IN. : comment s’organise votre réflexion en interne au moment de vouloir enrichir votre ligne éditoriale ?
A.D. : cela vient autant de moi que de mes collègues. Comme je vous le disais, on écoute ce qui se passe autour de nous, on brainstorme et on identifie. J’ai toujours été très à l’écoute des gens. Au sein même de mes équipes, de ma famille même, j’ai pu constater certaines des fragilités que l’on a ensuite traitées dans nos programmes. On a tous réalisé que la parole se libérait. De ce constat nait une prise de décision. On l’assume… et on y va franco afin d’inspirer tout le monde, notre audience comme les autres médias. Konbini, par exemple, a fait un sujet sur l’un de nos cas un mois après la diffusion de notre vidéo et nous en étions super fiers.

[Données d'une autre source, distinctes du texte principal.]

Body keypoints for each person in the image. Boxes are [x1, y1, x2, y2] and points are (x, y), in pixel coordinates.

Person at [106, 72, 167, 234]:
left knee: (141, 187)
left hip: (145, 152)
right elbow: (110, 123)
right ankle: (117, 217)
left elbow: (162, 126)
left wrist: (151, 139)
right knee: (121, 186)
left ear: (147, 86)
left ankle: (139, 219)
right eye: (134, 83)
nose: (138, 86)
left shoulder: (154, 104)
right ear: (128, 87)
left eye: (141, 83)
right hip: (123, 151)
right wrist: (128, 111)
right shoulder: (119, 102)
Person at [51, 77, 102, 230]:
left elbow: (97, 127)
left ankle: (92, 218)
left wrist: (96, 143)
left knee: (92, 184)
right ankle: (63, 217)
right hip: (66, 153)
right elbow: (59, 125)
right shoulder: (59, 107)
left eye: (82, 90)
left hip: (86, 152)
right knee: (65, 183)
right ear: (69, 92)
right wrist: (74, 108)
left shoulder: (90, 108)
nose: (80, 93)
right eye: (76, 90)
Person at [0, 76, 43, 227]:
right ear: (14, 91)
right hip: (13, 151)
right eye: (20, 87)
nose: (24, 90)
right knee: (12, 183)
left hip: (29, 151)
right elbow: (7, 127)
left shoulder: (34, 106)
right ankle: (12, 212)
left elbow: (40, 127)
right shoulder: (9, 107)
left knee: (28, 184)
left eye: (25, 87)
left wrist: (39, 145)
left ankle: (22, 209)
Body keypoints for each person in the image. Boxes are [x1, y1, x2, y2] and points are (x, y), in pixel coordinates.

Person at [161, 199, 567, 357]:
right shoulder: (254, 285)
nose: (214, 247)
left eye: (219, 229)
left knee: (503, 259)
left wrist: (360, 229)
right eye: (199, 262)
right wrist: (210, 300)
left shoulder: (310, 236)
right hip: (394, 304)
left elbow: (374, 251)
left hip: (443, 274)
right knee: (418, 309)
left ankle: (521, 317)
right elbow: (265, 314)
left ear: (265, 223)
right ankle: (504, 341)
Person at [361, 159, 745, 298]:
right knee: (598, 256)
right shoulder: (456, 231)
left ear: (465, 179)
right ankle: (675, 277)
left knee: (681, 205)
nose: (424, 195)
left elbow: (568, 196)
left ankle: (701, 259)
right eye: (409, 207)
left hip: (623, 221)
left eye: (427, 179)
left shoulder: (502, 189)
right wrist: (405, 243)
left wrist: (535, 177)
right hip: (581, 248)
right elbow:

IN. : au-delà des grosses audiences que vos contenus génèrent, est-il « casse gueule » de communiquer sur ces sujets sans être taxer d’ethical washing par les mauvaises langues ?
A.D. : je vais vous dire, je me fiche complétement de que disent les mauvaises langues. En revanche, je vois tous les retours positifs des personnes que l’on interview et de notre audience. J’ai même envie de vous dire, c’est notre mission sociétale que de traiter ces sujets et la plus grande des satisfactions et de lire tous les commentaires des internautes qui nous remercient.
IN. : un rapport récent de l’Arcom stipule que la représentation en TV des personnes en situation de handicap n’atteint que difficilement les 0,8% alors même qu’elles représentent 20% de la population française. Avez-vous le sentiment que la situation est un peu plus « glorieuse » sur internet ?
A.D. : honnêtement je ne peux pas vous répondre car je ne suis pas quelqu’un qui regarde dans l’assiette du voisin (rire). J’ai eu l’occasion de beaucoup bosser en télé et en radio dans ma carrière et je ne veux pas scier la branche sur laquelle j’étais longtemps assis. Nous répondons a eu besoin identifié, après ce que font les autres… je ne sais pas. Si demain notre succès, dû à la qualité de notre contenu et/ou aux retombées presse comme votre article, pousse le patron de je ne sais pas quel media à se dire « ah mais je veux traiter ce sujet ! », c’est tant mieux. On voyant nos contenus d’un œil extérieur, on peut être amené à se dire « je suis à des années lumières de ce que cette personne traverse ». Mais c’est tout le contraire. Nous sommes, bien sûr, des privilégiés, mais ces témoignages réveillent en nous d’autres choses, font naitre des questionnements que peut-être nous n’avions même pas identifié jusque là, et c’est là où la magie opère. Comme le dit Olivier Goy, malheureusement on va tous mourir. Mais d’ici là, nous avons des choses merveilleuses à vivre.